岩手県宮古市のボールペンアーティスト、盛合崇さんを紹介します。ボールペンだけで描く作品の魅力や創作活動の原点に迫ります。


ボールペンで緻密に描かれた作品。これらを描いたのは宮古市在住のボールペンアーティスト・盛合崇さんです。
盛合さんは自宅の一室をアトリエ兼ギャラリーにして活動しています。

盛合さんは独学で絵を描き、頭の中にある自分の世界を緻密な描き込みによって表現しています。
(盛合崇さん)
「はじめは油絵で20代の頃は絵を描いていたんですけど、震災の時に自宅を流されまして、全ての道具を失った時に、ボールペンと画用紙を手に入れたので描き始めました」

こちらは半年以上かけ、10本以上のボールペンを使って描かれた作品です。
細部まで描写されていて、丸の一つ一つが「エネルギー」を表現しています。
海の底にエネルギーを取りにいくというイメージで描いたということです。

こちらは宮古市で材料から作られている手漉き和紙に描かれた龍と花。
草木の中を駆けるオリジナルの個性的な龍が描かれた、世界に一枚だけの作品です。
作品は普段私たちが使うものよりも細いボールペンを使って制作されています。こちらは特注のものではなく、コンビニなどで手に入るものを使っているそうです。
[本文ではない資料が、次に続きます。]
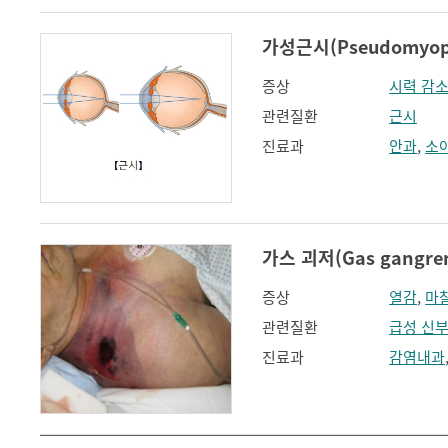
가성근시(Pseudomyop
증상
시력 감
관련질환
근시
진료과
안과
,
소
가스 괴저(Gas gangre
증상
열감
,
마
관련질환
급성 신
진료과
감염내과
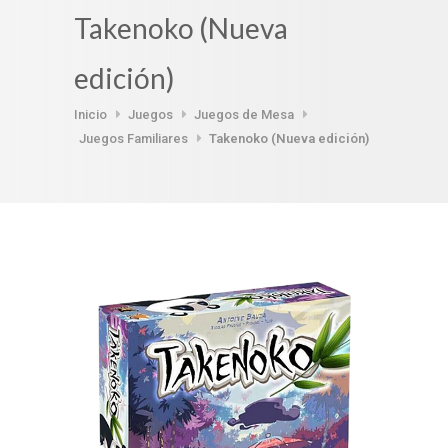
Takenoko (Nueva
edición)
Inicio
Juegos
Juegos de Mesa
Juegos Familiares
Takenoko (Nueva edición)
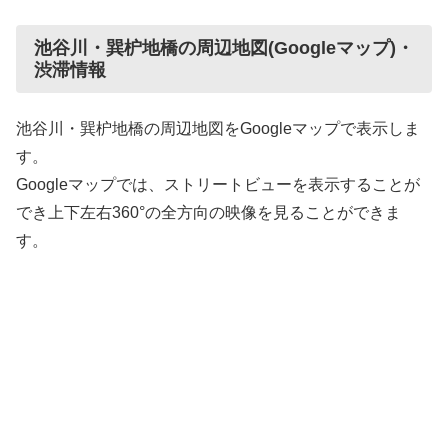
池谷川・巽枦地橋の周辺地図(Googleマップ)・
渋滞情報
池谷川・巽枦地橋の周辺地図をGoogleマップで表示しま
す。
Googleマップでは、ストリートビューを表示することが
でき上下左右360°の全方向の映像を見ることができま
す。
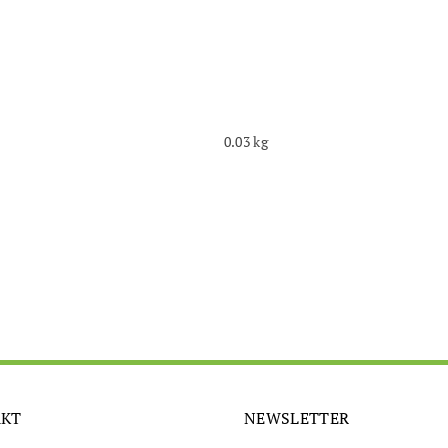
0.03 kg
AKT
NEWSLETTER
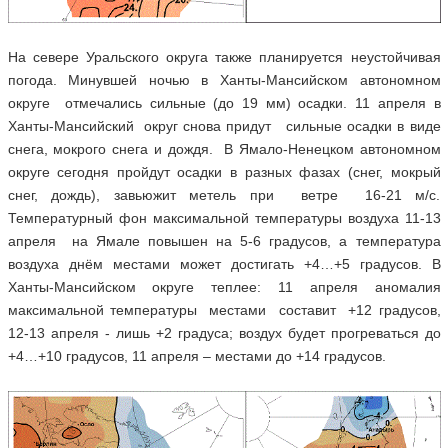
На севере Уральского округа также планируется неустойчивая
погода. Минувшей ночью в Ханты-Мансийском автономном
округе отмечались сильные (до 19 мм) осадки. 11 апреля в
Ханты-Мансийский округ снова придут сильные осадки в виде
снега, мокрого снега и дождя. В Ямало-Ненецком автономном
округе сегодня пройдут осадки в разных фазах (снег, мокрый
снег, дождь), завьюжит метель при ветре 16-21 м/с.
Температурный фон максимальной температуры воздуха 11-13
апреля на Ямале повышен на 5-6 градусов, а температура
воздуха днём местами может достигать +4…+5 градусов. В
Ханты-Мансийском округе теплее: 11 апреля аномалия
максимальной температуры местами составит +12 градусов,
12-13 апреля - лишь +2 градуса; воздух будет прогреваться до
+4…+10 градусов, 11 апреля – местами до +14 градусов.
当初は油絵を専門としていた盛合さん。こちらは21歳のころ生まれて初めて描いた油絵です。
津波に飲まれ、はがれている部分はありますが、手元に戻ってきました。残っている油絵は2点だけですが、絵を始めるきっかけとなった原点の作品です。
盛合さんの作品には龍や草花が多く描かれていますがその理由とは。
(盛合さん)
「生命力を描きたいんですよね。なんでそう思うかというと、津波の時に一面が灰色になった中、雑草が生えてきて花がすごくきれいで、植物の力、生きる力のすごさに感動して、そこから生命力を表現した絵を描きたいと思って描いてます」
ボールペンで描く作品の魅力とは―。
「1本1本の線に責任を持って書くところが緊張感があって、ボールペンは消せないものですし、一発描きに近いのと、自分の調子を見ながら描いてそこに力を感じるというか、表現の仕方が面白いんじゃないかなと思って描き始めました」

色づけをしていない作品が多くあるのも特徴です。見ている人のイメージで色をつけて楽しんでほしいという思いからです。